Physician, heal thyself

Can The Lancet’s moral medical malpractice be fixed?

The Lancet editor, Prof. Richard Horton, at Haifa’s Rambam Medical Center. (photo credit: COURTESY RAMBAM MEDICAL CENTER)
The Lancet editor, Prof. Richard Horton, at Haifa’s Rambam Medical Center.
(photo credit: COURTESY RAMBAM MEDICAL CENTER)
AFTER THE publication in The Lancet of a mendacious “Open Letter for the People of Gaza,” Richard Horton, editor in chief of the prestigious British medical journal, visited Israel where he was hosted by Haifa’s Rambam Medical Center.
The letter, published at the height of this summer’s conflict with Hamas, triggered a storm in the medical community and in Israel, with its blanket indictment of Israeli doctors coupled with wholesale allegations of a “ruthless assault” and “massacre” carried out by the Israeli army.
The Lancet has published unfounded charges against Israel for years, but this was the worst.
When NGO Monitor uncovered emails from two of the main authors – Dr. Paola Manduca and Dr. Swee Ang – enthusiastically promoting an anti-Semitic video by American neo-Nazi David Duke, the controversy expanded. The major media coverage in the UK was significant and Prof. Horton could no longer ignore the criticism.
So, when Horton addressed an assembly of hundreds of Israeli doctors at Rambam in early October, there was much anticipation. Would he address the tainted Gaza letter and would he retract it? Would he apologize? Would he commit to a vetting process based on a serious and independent peer review mechanism? In a carefully worded speech, Horton said some of the right things, but left more questions than answers.
When addressing the promotion of the David Duke video by two of the Gaza letter’s authors he spoke well. He was “personally horrified” by the video and its “abhorrent” worldview, it “must be condemned and I condemn it” and he made that view “very clear directly to those two individuals.”
Yet, despite acknowledging its toxic origins, he said nothing about retracting the letter. Nor did he commit to barring Manduca and Ang from publishing in The Lancet. He was also silent about another of the letter’s authors who has appeared in The Lancet frequently: Dr. Mads Gilbert, who is on record as approving the 9/11 attacks on America.
Another question remains unanswered. Does Horton view these people as reliable sources on science and medicine? More importantly, he did not apologize for the letter. He only said that he “deeply, deeply regret[ted] the completely unnecessary polarization that publication of the letter by Paola Manduca caused,” which “was definitely not my intention.” What does this mean? Is he sanctioning the letter’s message, regret - ting only the “polarization” it caused? In any event, the problems at The Lancet run far deeper. In his Rambam address, Horton ignored the editorials and numerous published articles in the journal that amount to a general J’accuse against Israel. This body of work is one result of the Lancet-Palestinian Health Alliance formed under his tutelage. In 2013, this Lancet-guided coalition launched a research publication with Medical Aid for Palestinians (MAP), a group cofounded by Swee Ang, bringing us full circle to her promotion of David Duke.
In another example of “what goes around comes around,” Manduca co-authored two “scientific” papers published in The Lancet alleging that Israel is responsible for the rise in Gazan birth defects. Funding for one of these studies came from Interpal, for which Manduca has also raised money.
The US has designated Interpal as a terrorist entity for being “a principal charity utilized to hide the flow of money to Hamas.” The BBC describes Interpal as “at the heart of a global coalition of 56 Islamic charities called the Union for Good, chaired by the spiritual leader of the worldwide Muslim Brotherhood Movement, Dr.

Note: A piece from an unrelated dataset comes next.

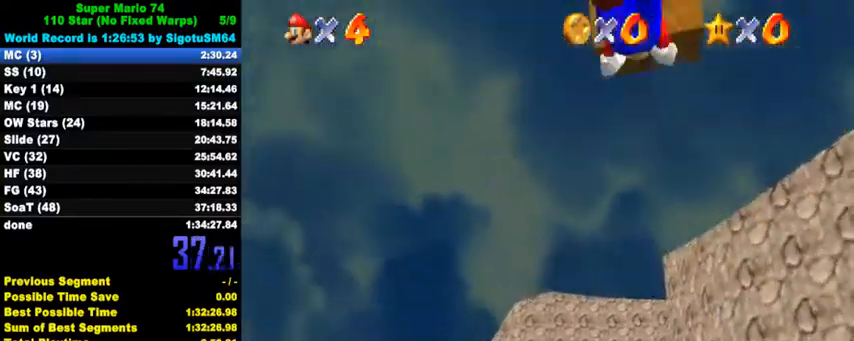
{"keys": ["left", "up"], "events": [[500, "left", "down"]]}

Yusuf Qaradawi... [who] has said of the Israeli-Palestinian conflict: ‘We must plant the love of death and the love of martyrdom in the Islamic nation.’” How “love of death” accords with medicine is inexplicable.
Horton has but one moral option – to remove the stain these doctors of hate have brought on The Lancet. To do so, he must apologize, retract their Gaza letter (and all their other articles), and decouple The Lancet institutionally from groups associated with them, like MAP. Anything less would be tantamount to moral medical malpractice that will blemish The Lancet for decades.